Ketika Air Mata Rasulullah SAW Mengalir untuk ‘Para Malaikat’ Kecilnya

“Kedua mata ini akan mengalirkan butiran air mata, hati akan pilu, meski kami tetap senantiasa menerima takdir Tuhan kami. Sungguh, atas kepergianmu wahai (anakku) Ibrahim, kami sangat bersedih.” (HR Bukhari).

Tak ada yang melebihi kesedihan ketika orang-orang yang kita kasihi pergi meninggalkan kita selama-lamanya. Terutama buah hati yang kita dambakan kehadirannya.

Tawa riang dan senyum bahagia kepolosan mereka adalah pelipur lara. Namun, putra-putri meninggal pada saat mereka hadir mengisi hari-hari kita dengan harapan dan keceriaan. Tentu sebuah cobaan yang berat.

Rasulullah SAW juga pernah bersedih dan menangisi kepergian anak-anak tercinta. Bahkan, Rasul kehilangan tiga anak laki-lakinya saat mereka masih balita yang lucu dan menggemaskan.

Menurut Imam an-Nawawi, ketiga putra tersebut adalah al-Qasim. Rasul dipanggil dengan gelar panggilan (kunyah) putra tertuanya tersebut, Abu al-Qasim.

Al-Qasim lahir sebelum risalah kenabian turun dan meninggal pada usia dua tahun. Putra kedua adalah Abdullah lahir setelah risalah kenabian turun dan wafat pula saat masih kecil.

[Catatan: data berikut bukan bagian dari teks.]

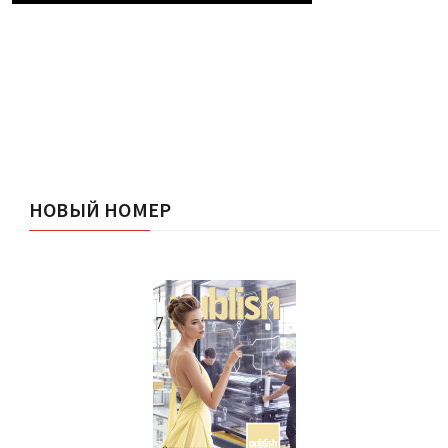
НОВЫЙ НОМЕР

Abdullah juga dipanggil dengan nama at-Thayyib dan at-Thahir. Kedua putra tersebut lahir dari rahim Khadijah. Putra terakhir ialah Ibrahim. Ia adalah anak laki-laki terakhir yang lahir dari Mariyah al-Qibthiyah. Budak perempuan pemberian Muqawqis, penguasa Mesir pada masa itu.

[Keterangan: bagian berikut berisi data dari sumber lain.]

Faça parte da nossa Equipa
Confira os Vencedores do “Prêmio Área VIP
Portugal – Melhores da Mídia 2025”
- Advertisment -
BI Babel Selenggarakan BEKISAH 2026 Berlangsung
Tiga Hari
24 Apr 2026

Ibrahim lahir pada tahun kedelapan Hijriyah di Madinah dan wafat pada 10 Hijriyah di kota yang sama. Umurnya ketika itu 17 bulan atau 18 bulan menurut salah satu riwayat.

Hadis riwayat Bukhari di atas, menggambarkan kesedihan dan pilu yang mendalam Rasulullah ketika putra terakhirnya tersebut pergi selamanya.

Tentu, ada hikmah di balik rentetan kepergian orang-orang tercinta tersebut. Mengapa anak-anak laki-laki Rasul tidak ada yang hidup hingga dewasa?

Salah satu hikmahnya adalah supaya tidak muncul anggapan adanya penerus kenabian dari jalur laki-laki setelah Rasul.

Hikmah lainnya, ini adalah bagian dari ujian berat bagi nabi dan rasul. Dalam hadis riwayat Tirmidzi dari Sa’ad bin Abi Waqash dijelaskan, kadar keimanan seseorang menentukan tingkat ujian seseorang dalam hidupnya. Dan para nabi, mendapat ujian paling berat di antara para hamba-Nya.